RECORDS PROVIDED -
|---|
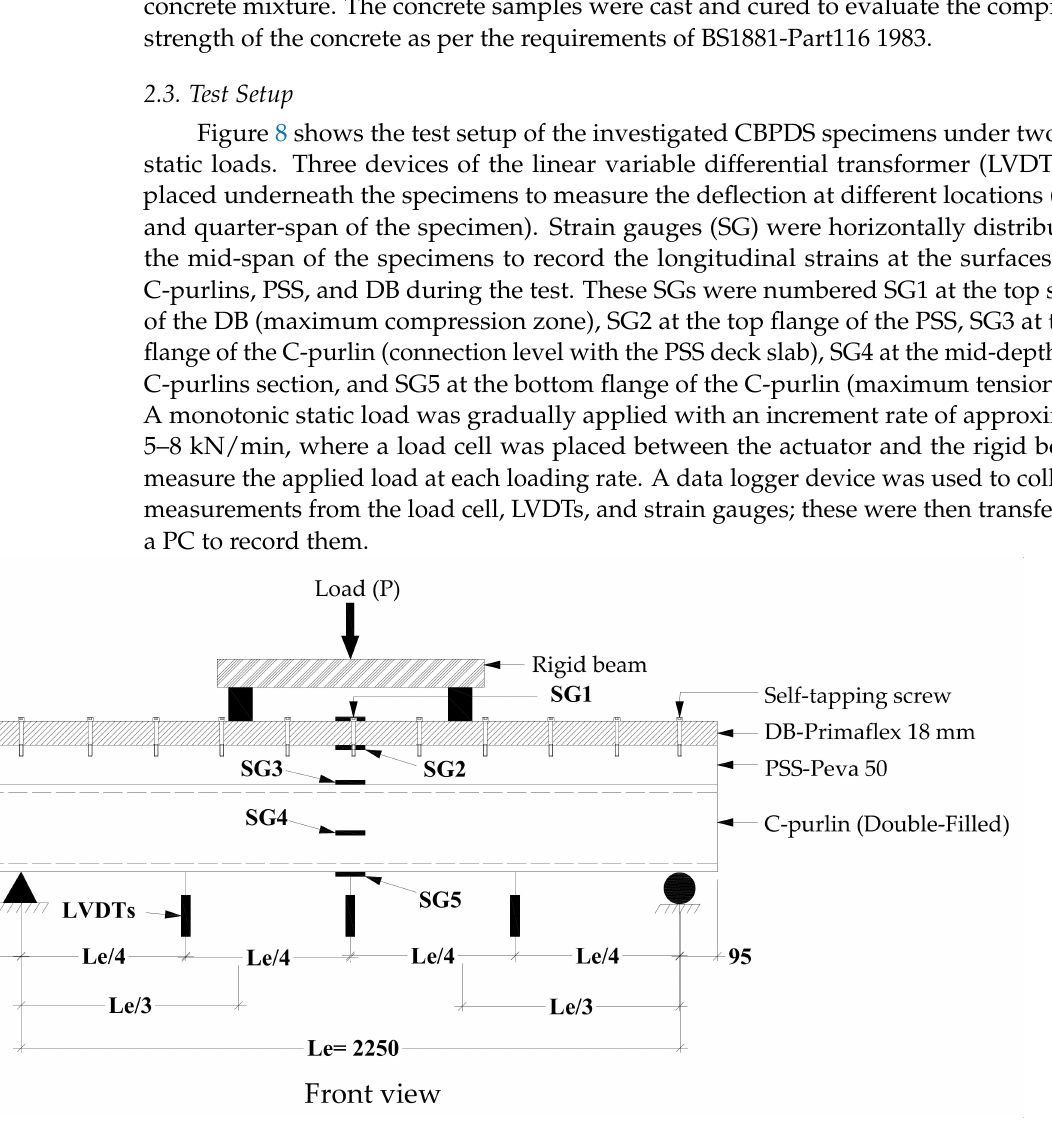
Figure 8. Schematic test setup of CBPDS specimens (all dimensions in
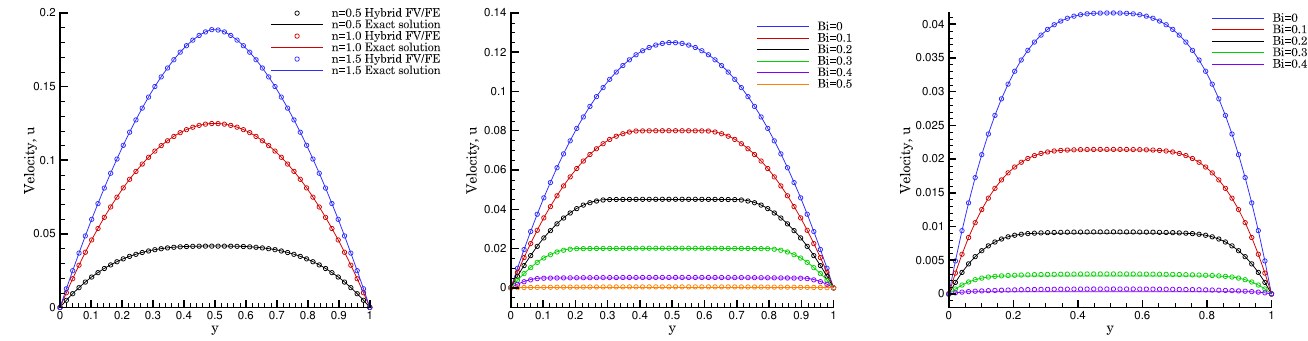
Figure 5. Plane Hagen–Poiseuille of a Herschel–Bulkley flow. Comparison of the numerical solution obtained by using the hybrid FV/FE method with the analytical solution of the Herschel–Bulkley model, given by (47). The consistency parameter is κ = 1. Left plot: the yield stress σ y = 0 and the power-law indexes n = 0.5,1,1.5. Center plot: n = 1 and Bi = 0,0.1,0.2,0.3,0.4,0.5. Right plot: n = 0.5 and Bi =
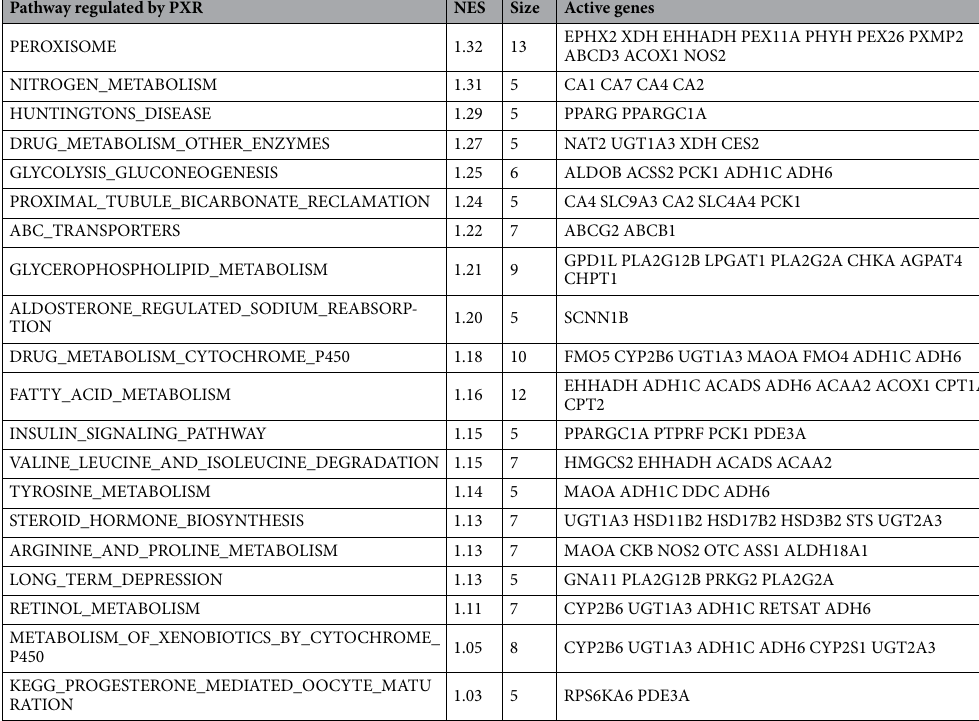
Table 1. Biological signal pathways and active genes in PXR high expression group by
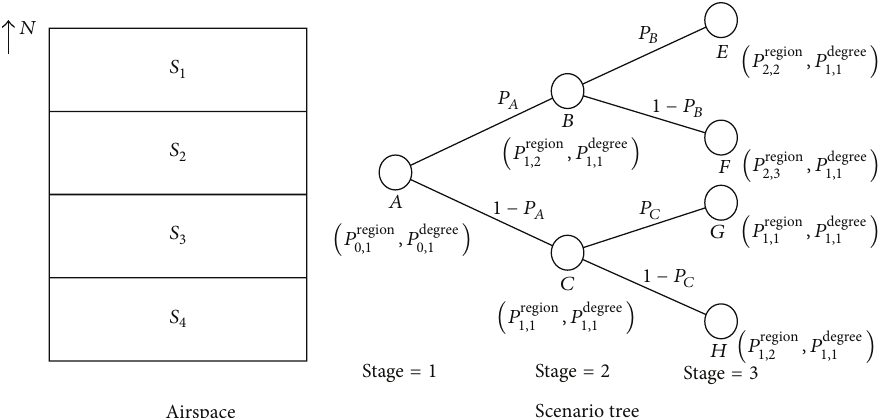
Figure 1: Demonstration of scenario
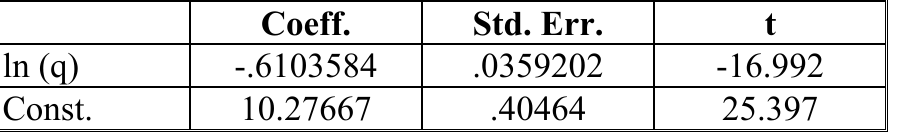
Results of estimating a constrained semilog demand function for tourists from non-African countries Coeff. Std. Err. q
|---|
These lines alone form the answer: the one containing "Table 1. Biological" and every line after it through the end of the material, exactly as written, pictures left out.

EXERCISE ANSWER -
Table 1. Biological signal pathways and active genes in PXR high expression group by
Figure 1: Demonstration of scenario
Results of estimating a constrained semilog demand function for tourists from non-African countries Coeff. Std. Err. q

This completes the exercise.